Grandson of the forfeited 5th Earl and Mary Kennet, and son of the above mentioned Kenneth Mackenzie (b.1717, d.1761) and Lady Mary Stewart (b.1720, d.1751), daughter of Sir Alexander Stewart, 6th Earl of Galloway. In 1745 he was created 1st Viscount Fortrose and 1st Baron Adelve in the Peerage of Ireland, mainly as a reward for his fatherís refusal to join the Uprising. He was further rewarded by being created 1st Earl of Seaforth in the Peerage of Ireland in 1771. That year he raised a regiment of Highlanders, initially the 78th Foot, which later became the Seaforth Highlanders.

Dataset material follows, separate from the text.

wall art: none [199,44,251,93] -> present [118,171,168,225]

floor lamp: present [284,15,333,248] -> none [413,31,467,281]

He died of scurvy on board the ship taking his regiment to India, and his titles became extinct.

 

 

Lords Seaforth (1797)

 

1st Lord Seaforth, Francis Humberston Mackenzie, b.1754, a.1797, d.1815

 

In 1779, being heavily in debt, the 1st Earl mentioned above sold his estates to his cousin Lieutenant-Colonel Thomas Mackenzie-Humberston (b.1754, d.1783), great-grandson of the 4th Earl, grandson of Colonel Alexander Mackenzie and Elizabeth Paterson, and son of Major William Mackenzie (b.?, d.1770) and Mary Humberston. Thomas joined the Seaforth Highlanders and reached the rank of Captain, prior to purchasing the Seaforth estates. After the death of the 1st Earl, Thomas accompanied the regiment to India as the new Lieutenant-Colonel, and performed with distinction out there. He was aboard another ship sailing from Bombay which was attacked by ships of the Mahratta (or Maratha) Empire. All officers on board were killed. His estates transferred to his brother Francis, who had been deaf and almost dumb as a result of scarlet fever from a young age. This impairment did not halt his career, and he was an MP for Ross-shire from 1784 to 1790. He made several offers to raise a new regiment out of his own estates, and in 1793 was granted permission to do so. The existing regiment created by the 1st Earl had been renumbered as the 72nd, and this new force was called the 78th. In 1796, a second battalion was added, known as the Ross-shire Buffs. Much later, in 1881, the 72nd and 78th were amalgamated as the Seaforth Highlanders. In 1797 he was created 1st Lord Seaforth and 1st Baron Mackenzie of Kintail in the Peerage of Great Britain. In 1798, he was appointed Colonel of the Ross-shire Regiment of Militia. He was Governor of Barbados from 1800 to 1806, reaching the rank of Major-General in 1802 and Lieutenant-General in 1808. He had a large family, but all of his sons died before him.

 

 

Lords Seaforth (1921)

 

1st Lord Seaforth, James Alexander Francis Humberston Stewart-Mackenzie, b.1847, a.1921, d.1923

 

Great-grandson of the previous 1st Lord Seaforth and Mary Proby, grandson of Mary Frederica Elizabeth Mackenzie (b.1783, d.1862) and James Alexander Stewart (b.1784, d.1843) (himself a grandson of Sir Alexander Stewart, 6th Earl of Galloway), and son of Keith William Stewart Mackenzie (b.1818, d.1881) and Hannah Charlotte Hope-Vere (b.c.1816, d.1868) (a descendant of several different earls or greater). Educated at Glenalmond, Harrow and Sandhurst, he was a distinguished soldier, serving with the 9th Lancers all over the world, becoming regimental Colonel in 1891. He was created 1st Baron Seaforth of Brahan in the 1921 New Year Honours List. Having no children, this title became extinct at his death.